Prince Philip of Bourbon-Two Sicilies (Filippo Maria Alfonso Antonio Ferdinando Francesco di Paola Lodovico Enrico Alberto Taddeo Francesco Saverio Uberto; 10 December 1885 – 9 March 1949) was a member of the House of Bourbon-Two Sicilies and a Prince of Bourbon-Two Sicilies.

Family
Prince Philip was the tenth child of Prince Alfonso of Bourbon-Two Sicilies, Count of Caserta, and his wife, Princess Maria Antonietta of Bourbon-Two Sicilies.

Marriage and issue
Philip married firstly to Princess Marie Louise of Orléans, eldest daughter and child of Prince Emmanuel, Duke of Vendôme and his wife Princess Henriette of Belgium, on 12 January 1916 in Neuilly-sur-Seine. The couple had one child before their divorce in 1925:

 Prince Gaetano Maria Alfonso Enrico Paolo of Bourbon-Two Sicilies (born 16 April 1917 in Cannes; died 27 December 1984 in Harare). He renounced his title and dynastic membership in the House of Bourbon-Sicily on 24 February 1939 upon becoming a British subject. On 16 February 1946 he married Olivia Yarrow (born 16 July 1917 in Dumfries; died 24 May 1987 in Harare) in Paddington They had children:
Adrian Philip de Bourbon (born 7 April 1948 in Warrington)

==================================================

Can you retype the passage on Prince Philip of Bourbon-Two Sicilies, from "Prince Philip of" up to and including "Prince of Bourbon-Two Sicilies.", word for word?

==================================================

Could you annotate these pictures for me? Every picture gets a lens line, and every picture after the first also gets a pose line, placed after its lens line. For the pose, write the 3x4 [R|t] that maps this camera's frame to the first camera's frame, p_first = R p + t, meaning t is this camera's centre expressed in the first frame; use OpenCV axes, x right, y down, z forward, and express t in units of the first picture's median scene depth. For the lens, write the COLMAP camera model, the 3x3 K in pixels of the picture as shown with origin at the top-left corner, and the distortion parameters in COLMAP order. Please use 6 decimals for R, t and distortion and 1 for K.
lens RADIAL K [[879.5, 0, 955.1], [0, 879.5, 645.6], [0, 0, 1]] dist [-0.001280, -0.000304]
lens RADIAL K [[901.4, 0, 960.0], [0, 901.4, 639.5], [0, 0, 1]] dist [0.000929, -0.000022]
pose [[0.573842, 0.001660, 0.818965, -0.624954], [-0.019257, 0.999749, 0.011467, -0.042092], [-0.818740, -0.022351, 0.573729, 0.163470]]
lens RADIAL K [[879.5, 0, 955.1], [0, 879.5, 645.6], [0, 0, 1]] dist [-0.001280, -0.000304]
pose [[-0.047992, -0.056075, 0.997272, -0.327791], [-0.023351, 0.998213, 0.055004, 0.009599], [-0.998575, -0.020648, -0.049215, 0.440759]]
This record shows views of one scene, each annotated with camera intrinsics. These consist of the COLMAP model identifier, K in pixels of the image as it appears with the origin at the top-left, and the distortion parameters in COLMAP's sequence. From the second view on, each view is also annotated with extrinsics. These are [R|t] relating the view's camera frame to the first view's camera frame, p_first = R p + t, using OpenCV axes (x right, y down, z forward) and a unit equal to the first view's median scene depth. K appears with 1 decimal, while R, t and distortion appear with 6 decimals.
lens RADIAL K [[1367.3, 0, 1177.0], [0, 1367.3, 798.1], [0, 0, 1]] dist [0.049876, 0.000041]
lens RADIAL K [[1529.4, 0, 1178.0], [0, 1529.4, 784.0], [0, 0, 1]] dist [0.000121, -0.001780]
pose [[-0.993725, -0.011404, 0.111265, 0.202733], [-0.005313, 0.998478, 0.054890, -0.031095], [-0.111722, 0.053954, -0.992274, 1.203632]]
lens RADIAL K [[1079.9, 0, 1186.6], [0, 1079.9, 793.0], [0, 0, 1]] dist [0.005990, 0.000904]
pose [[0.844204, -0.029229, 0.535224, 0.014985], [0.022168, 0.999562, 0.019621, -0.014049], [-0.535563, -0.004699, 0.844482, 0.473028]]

==================================================

_RESULT FOR THIS EXERCISE_.
Prince Philip of Bourbon-Two Sicilies (Filippo Maria Alfonso Antonio Ferdinando Francesco di Paola Lodovico Enrico Alberto Taddeo Francesco Saverio Uberto; 10 December 1885 – 9 March 1949) was a member of the House of Bourbon-Two Sicilies and a Prince of Bourbon-Two Sicilies.